▶ [EXERCISE DIRECTIONS]
Scan the data below and pick out the lines containing the word "CROSS".

▶ [RECORD SET]
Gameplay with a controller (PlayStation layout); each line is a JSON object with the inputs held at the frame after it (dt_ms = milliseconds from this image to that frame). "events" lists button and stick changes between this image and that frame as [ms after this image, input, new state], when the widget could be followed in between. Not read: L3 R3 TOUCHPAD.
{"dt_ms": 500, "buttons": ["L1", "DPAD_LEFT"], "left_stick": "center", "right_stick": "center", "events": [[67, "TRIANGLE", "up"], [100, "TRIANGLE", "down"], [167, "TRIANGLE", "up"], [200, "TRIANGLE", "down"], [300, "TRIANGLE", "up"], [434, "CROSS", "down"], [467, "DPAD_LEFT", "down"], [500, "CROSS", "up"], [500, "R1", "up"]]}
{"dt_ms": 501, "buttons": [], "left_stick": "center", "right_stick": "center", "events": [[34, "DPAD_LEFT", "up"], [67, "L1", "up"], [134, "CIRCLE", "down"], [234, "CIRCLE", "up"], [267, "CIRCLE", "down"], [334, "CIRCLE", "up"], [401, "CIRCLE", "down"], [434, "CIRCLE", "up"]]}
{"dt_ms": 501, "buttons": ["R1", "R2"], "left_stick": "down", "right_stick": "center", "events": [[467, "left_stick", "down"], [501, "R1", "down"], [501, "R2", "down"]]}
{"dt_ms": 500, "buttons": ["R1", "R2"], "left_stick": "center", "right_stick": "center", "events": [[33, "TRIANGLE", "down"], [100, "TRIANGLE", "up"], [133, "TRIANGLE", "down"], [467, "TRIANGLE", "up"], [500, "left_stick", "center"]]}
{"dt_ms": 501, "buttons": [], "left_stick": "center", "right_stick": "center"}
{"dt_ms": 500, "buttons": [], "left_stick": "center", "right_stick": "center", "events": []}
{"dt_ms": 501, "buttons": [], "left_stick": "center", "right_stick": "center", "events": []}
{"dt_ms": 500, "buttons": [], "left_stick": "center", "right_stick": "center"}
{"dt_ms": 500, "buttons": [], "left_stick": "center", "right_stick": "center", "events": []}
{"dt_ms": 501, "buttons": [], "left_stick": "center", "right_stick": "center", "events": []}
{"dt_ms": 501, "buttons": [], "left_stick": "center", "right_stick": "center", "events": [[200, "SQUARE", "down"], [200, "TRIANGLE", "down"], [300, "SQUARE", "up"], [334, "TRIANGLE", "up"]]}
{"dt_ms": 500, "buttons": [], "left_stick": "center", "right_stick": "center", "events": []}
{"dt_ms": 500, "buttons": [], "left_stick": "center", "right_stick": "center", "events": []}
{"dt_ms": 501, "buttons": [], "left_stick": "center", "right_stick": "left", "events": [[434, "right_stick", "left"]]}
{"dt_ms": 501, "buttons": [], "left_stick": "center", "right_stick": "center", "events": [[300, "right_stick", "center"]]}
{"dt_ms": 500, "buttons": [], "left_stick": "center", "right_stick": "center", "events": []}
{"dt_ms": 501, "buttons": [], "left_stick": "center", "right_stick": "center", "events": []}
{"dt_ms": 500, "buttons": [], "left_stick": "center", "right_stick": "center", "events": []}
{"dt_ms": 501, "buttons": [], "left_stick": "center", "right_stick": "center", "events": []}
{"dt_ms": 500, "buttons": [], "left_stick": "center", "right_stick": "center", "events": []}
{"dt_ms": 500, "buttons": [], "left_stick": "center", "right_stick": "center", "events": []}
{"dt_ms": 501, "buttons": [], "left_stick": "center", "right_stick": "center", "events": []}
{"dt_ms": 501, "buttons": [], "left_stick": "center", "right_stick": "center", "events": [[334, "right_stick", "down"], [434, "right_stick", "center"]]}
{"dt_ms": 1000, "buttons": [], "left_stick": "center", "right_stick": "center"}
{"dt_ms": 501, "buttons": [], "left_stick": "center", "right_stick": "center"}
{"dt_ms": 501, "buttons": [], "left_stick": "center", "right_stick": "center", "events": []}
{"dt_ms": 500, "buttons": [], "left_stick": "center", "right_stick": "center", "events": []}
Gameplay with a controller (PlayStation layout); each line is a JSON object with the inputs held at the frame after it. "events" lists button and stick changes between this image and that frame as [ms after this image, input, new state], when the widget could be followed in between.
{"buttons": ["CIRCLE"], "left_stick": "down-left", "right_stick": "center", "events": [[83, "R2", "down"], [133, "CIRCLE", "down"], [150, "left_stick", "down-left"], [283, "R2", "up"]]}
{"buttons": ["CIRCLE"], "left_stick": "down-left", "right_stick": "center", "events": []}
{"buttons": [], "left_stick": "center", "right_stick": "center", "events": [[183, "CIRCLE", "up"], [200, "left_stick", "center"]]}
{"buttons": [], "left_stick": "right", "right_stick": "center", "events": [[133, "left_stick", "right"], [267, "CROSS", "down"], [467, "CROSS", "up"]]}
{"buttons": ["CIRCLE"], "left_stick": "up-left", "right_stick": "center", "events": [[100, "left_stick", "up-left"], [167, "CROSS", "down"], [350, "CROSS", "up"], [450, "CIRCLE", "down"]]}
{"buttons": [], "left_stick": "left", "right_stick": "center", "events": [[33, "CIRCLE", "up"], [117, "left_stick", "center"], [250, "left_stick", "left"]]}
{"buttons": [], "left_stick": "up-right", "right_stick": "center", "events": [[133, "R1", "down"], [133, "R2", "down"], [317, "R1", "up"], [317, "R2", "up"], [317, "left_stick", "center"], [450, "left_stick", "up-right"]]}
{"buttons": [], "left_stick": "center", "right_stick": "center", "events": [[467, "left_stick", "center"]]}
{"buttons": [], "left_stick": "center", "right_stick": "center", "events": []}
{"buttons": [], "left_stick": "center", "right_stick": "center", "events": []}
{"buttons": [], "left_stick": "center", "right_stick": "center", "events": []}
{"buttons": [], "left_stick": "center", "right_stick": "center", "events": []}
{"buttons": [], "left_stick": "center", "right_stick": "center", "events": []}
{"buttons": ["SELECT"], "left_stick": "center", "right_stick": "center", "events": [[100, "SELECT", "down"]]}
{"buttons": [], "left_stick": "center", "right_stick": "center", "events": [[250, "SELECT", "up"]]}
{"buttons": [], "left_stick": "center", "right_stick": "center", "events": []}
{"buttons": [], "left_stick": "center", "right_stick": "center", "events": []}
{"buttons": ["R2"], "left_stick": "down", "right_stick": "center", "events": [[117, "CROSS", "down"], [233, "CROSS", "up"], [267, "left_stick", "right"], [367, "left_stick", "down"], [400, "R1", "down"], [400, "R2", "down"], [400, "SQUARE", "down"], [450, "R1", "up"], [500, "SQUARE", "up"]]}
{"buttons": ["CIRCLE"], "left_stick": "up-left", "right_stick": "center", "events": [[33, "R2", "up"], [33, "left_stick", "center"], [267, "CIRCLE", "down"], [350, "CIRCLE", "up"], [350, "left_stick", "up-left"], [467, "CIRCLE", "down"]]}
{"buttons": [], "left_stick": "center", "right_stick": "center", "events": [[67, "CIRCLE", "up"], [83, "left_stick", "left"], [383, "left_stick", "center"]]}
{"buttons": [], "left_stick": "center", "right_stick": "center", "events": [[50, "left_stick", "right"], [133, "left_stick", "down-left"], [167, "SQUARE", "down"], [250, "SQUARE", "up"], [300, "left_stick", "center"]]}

▶ [TASK OUTPUT]
{"dt_ms": 500, "buttons": ["L1", "DPAD_LEFT"], "left_stick": "center", "right_stick": "center", "events": [[67, "TRIANGLE", "up"], [100, "TRIANGLE", "down"], [167, "TRIANGLE", "up"], [200, "TRIANGLE", "down"], [300, "TRIANGLE", "up"], [434, "CROSS", "down"], [467, "DPAD_LEFT", "down"], [500, "CROSS", "up"], [500, "R1", "up"]]}
{"buttons": [], "left_stick": "right", "right_stick": "center", "events": [[133, "left_stick", "right"], [267, "CROSS", "down"], [467, "CROSS", "up"]]}
{"buttons": ["CIRCLE"], "left_stick": "up-left", "right_stick": "center", "events": [[100, "left_stick", "up-left"], [167, "CROSS", "down"], [350, "CROSS", "up"], [450, "CIRCLE", "down"]]}
{"buttons": ["R2"], "left_stick": "down", "right_stick": "center", "events": [[117, "CROSS", "down"], [233, "CROSS", "up"], [267, "left_stick", "right"], [367, "left_stick", "down"], [400, "R1", "down"], [400, "R2", "down"], [400, "SQUARE", "down"], [450, "R1", "up"], [500, "SQUARE", "up"]]}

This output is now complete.